----- DATA -----
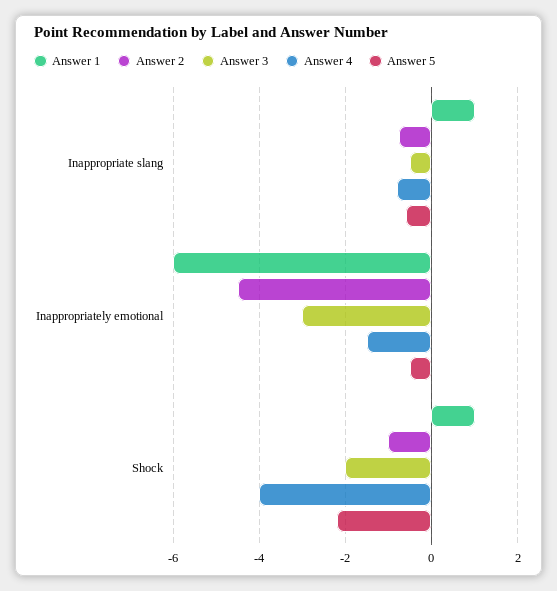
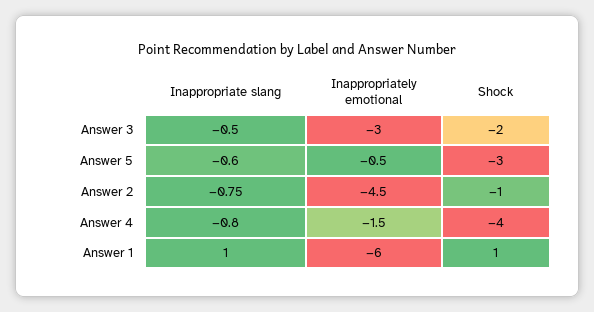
  {
    "Answer 1": {
      "Inappropriate slang": 1,
      "Inappropriately emotional": -6,
      "Shock": 1
    },
    "Answer 2": {
      "Inappropriate slang": -0.75,
      "Inappropriately emotional": -4.5,
      "Shock": -1
    },
    "Answer 3": {
      "Inappropriate slang": -0.5,
      "Inappropriately emotional": -3,
      "Shock": -2
    },
    "Answer 4": {
      "Inappropriate slang": -0.8,
      "Inappropriately emotional": -1.5,
      "Shock": -4
    },
    "Answer 5": {
      "Inappropriate slang": -0.6,
      "Inappropriately emotional": -0.5,
-     "Shock": -2.2
+     "Shock": -3
    }
  }

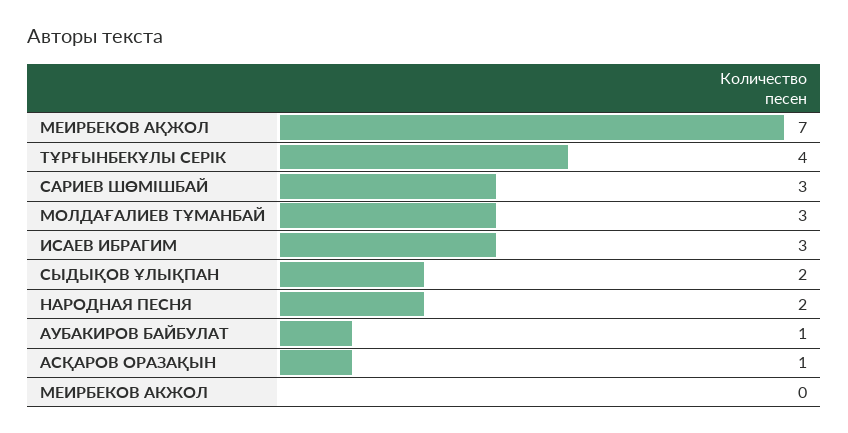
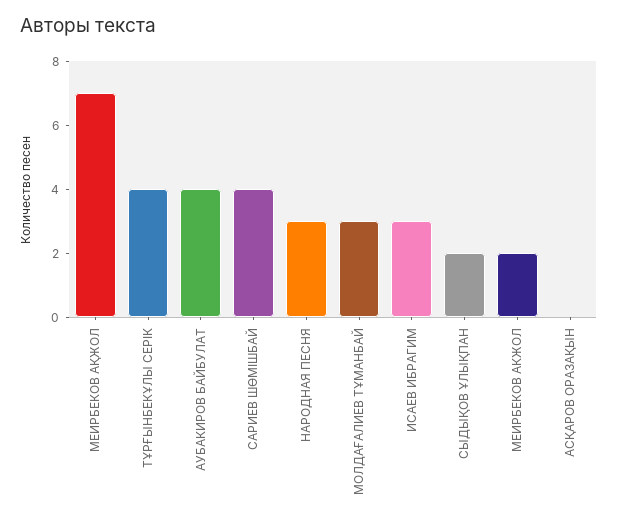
  {
    "МЕИРБЕКОВ АҚЖОЛ": 7,
    "ТҰРҒЫНБЕКҰЛЫ СЕРІК": 4,
-   "САРИЕВ ШӨМІШБАЙ": 3,
+   "САРИЕВ ШӨМІШБАЙ": 4,
    "МОЛДАҒАЛИЕВ ТҰМАНБАЙ": 3,
    "ИСАЕВ ИБРАГИМ": 3,
    "СЫДЫҚОВ ҰЛЫҚПАН": 2,
-   "НАРОДНАЯ ПЕСНЯ": 2,
+   "НАРОДНАЯ ПЕСНЯ": 3,
-   "АУБАКИРОВ БАЙБУЛАТ": 1,
+   "АУБАКИРОВ БАЙБУЛАТ": 4,
-   "АСҚАРОВ ОРАЗАҚЫН": 1,
+   "АСҚАРОВ ОРАЗАҚЫН": 0,
-   "МЕИРБЕКОВ АКЖОЛ": 0
+   "МЕИРБЕКОВ АКЖОЛ": 2
  }

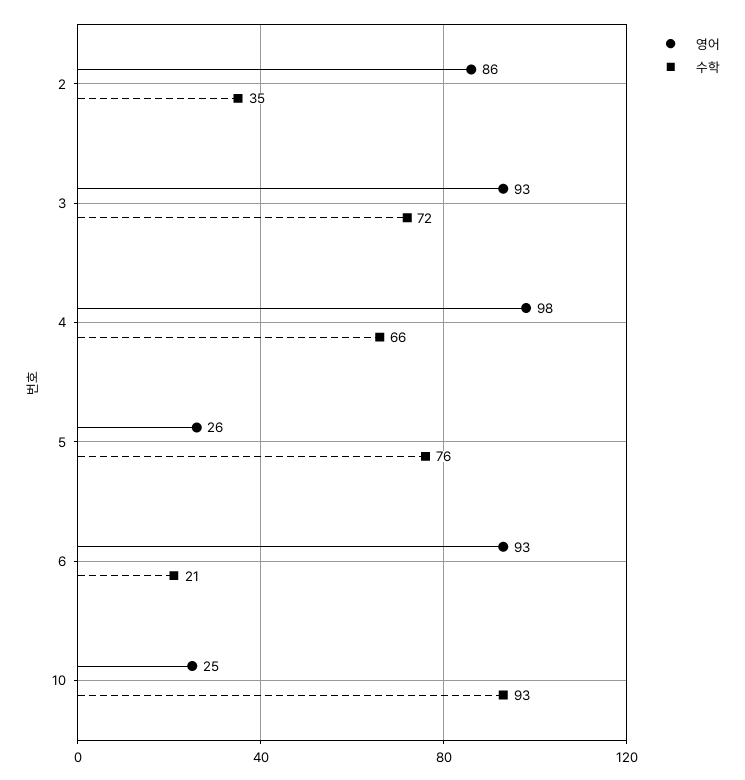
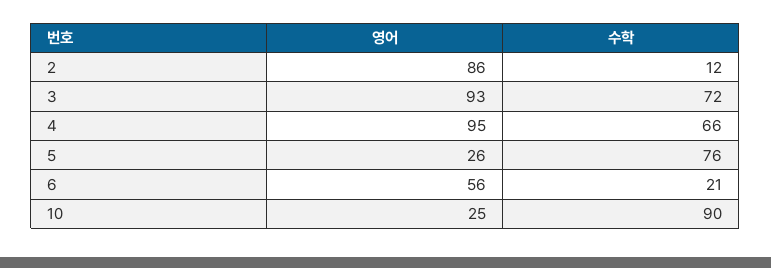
  {
    "영어": {
      "2": 86,
      "3": 93,
-     "4": 98,
+     "4": 95,
      "5": 26,
-     "6": 93,
+     "6": 56,
      "10": 25
    },
    "수학": {
-     "2": 35,
+     "2": 12,
      "3": 72,
      "4": 66,
      "5": 76,
      "6": 21,
-     "10": 93
+     "10": 90
    }
  }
-----
ACTION ITEM: Scan the records above for the string "МЕИРБЕКОВ", then select every line that holds it.

WRITTEN RESPONSE:
    "МЕИРБЕКОВ АҚЖОЛ": 7,
-   "МЕИРБЕКОВ АКЖОЛ": 0
+   "МЕИРБЕКОВ АКЖОЛ": 2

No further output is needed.